▶ [REQUIRED WORK]
Rewrite everything from "Or, to put it" down to "highest average formula." in the text on Cambodia's seat allocation formulas, replacing "parliament" with "the National Assembly".

▶ [EXCERPT PROVIDED]

"When it comes to decision-making,
it is the majority which counts, but when it comes to representation, it
is the proportion which matters." - Victor Considerant, French Socialist
After the recent elections for the National Assembly, quite a number of
articles on the controversial formulas of the allocation of seats have appeared
in the media.
However, there still seems to exist quite a lot of confusion and misunderstanding
about this issue among many people, even "experts", and a large
number of diplomats. This article tries to bring some light to a subject
which has all the potential to create a serious constitutional crisis if
it is not properly addressed.
The preamble and Article 51 of the Constitution as of Sept 21, 1993, prescribe
"a multi-party liberal democratic regime" and "a policy of
liberal democracy and pluralism" for Cambodia, thus creating the foundation
for an electoral system of proportional representation in Cambodia.
Proportional representation implies that the number of seats allocated to
a party should be proportional to the number of votes that party has received.
According to Article 76 of the Constitution the deputies of the National
Assembly "shall be elected by a free, universal, equal, direct and
secret ballot". With regard to the seat allocation formula the constitutional
principle of the equality of votes is of utmost importance because it demands,
amongst others, that each vote should have the same value as expressed in
the number of seats.
Or, to put it another way: each seat in parliament should represent about
the same number of votes, regardless to what party it belongs.
The Law on the Election of the National Assembly as of Dec 19, 1997, prescribes
that "the electoral system shall be proportionalrepresentation, with
provincial/municipal constituencies" (Article 5). Apart from that,
the electoral law stipulates that "remaining seat(s) for a constituency
shall be allocated in accordance with the greatest (highest) average formula"
Unfortunately, the provision of Article 118 is not clear at all, because
there is no internationally recognized standard view on what constitutes
the highest average formula.
One group of experts (Cotteret/Emeri; Martin; et al) pretends that the "highest
average formula" or "method of the greatest divisors" comprises
only the so-called "Jefferson method" which, in turn, gives the
same result as the d'Hondt divisor system.
Another group of experts (IDEA; Farrell; O'Neal; et al) subsumes a number
of divisor systems to the notion of the "highest average system",
ie: the Jefferson formula which is, in its results, equivalent to the d'Hondt
system of the greatest divisors, the Sainte-Lague formula (or Webster formula
of major fractions), and, three modified Sainte Lague versions.

▶ [RECORD EXTRACTS]
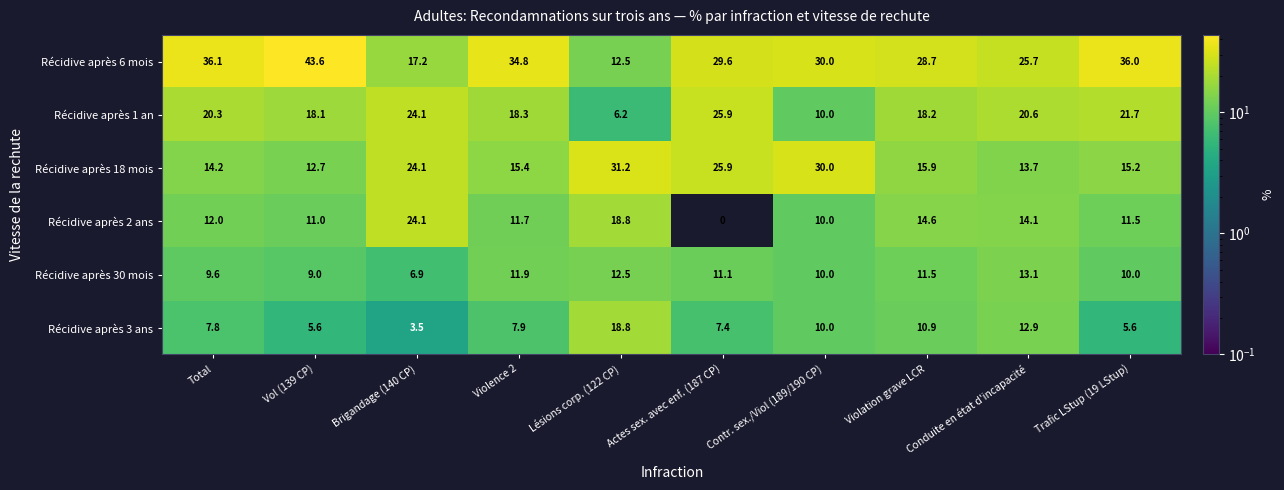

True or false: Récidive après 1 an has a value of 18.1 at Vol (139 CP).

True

* * *

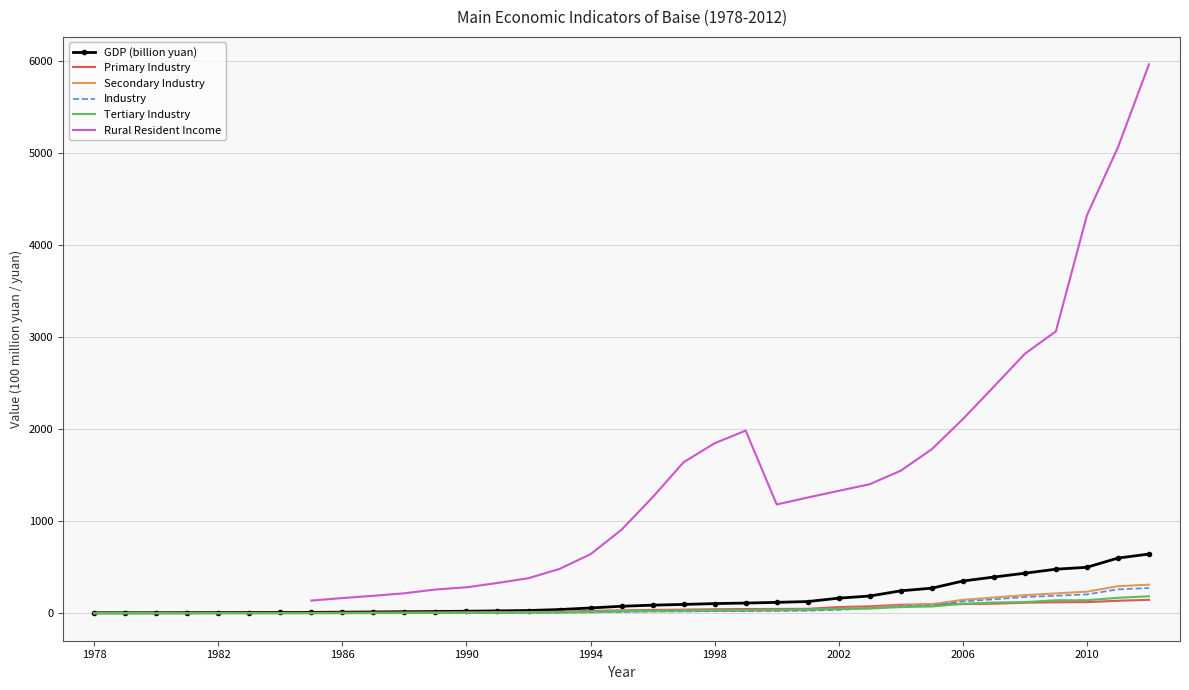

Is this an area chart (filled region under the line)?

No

==

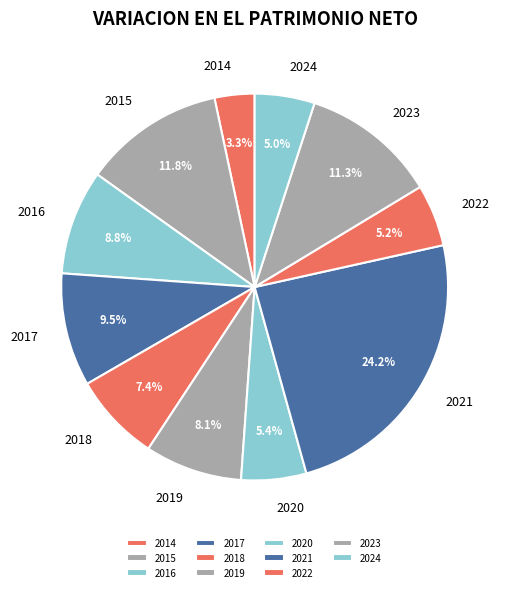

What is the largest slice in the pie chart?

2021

▶ [ANSWER SPACE]
Or, to put it another way: each seat in the National Assembly should represent about
the same number of votes, regardless to what party it belongs.
The Law on the Election of the National Assembly as of Dec 19, 1997, prescribes
that "the electoral system shall be proportionalrepresentation, with
provincial/municipal constituencies" (Article 5). Apart from that,
the electoral law stipulates that "remaining seat(s) for a constituency
shall be allocated in accordance with the greatest (highest) average formula"
Unfortunately, the provision of Article 118 is not clear at all, because
there is no internationally recognized standard view on what constitutes
the highest average formula.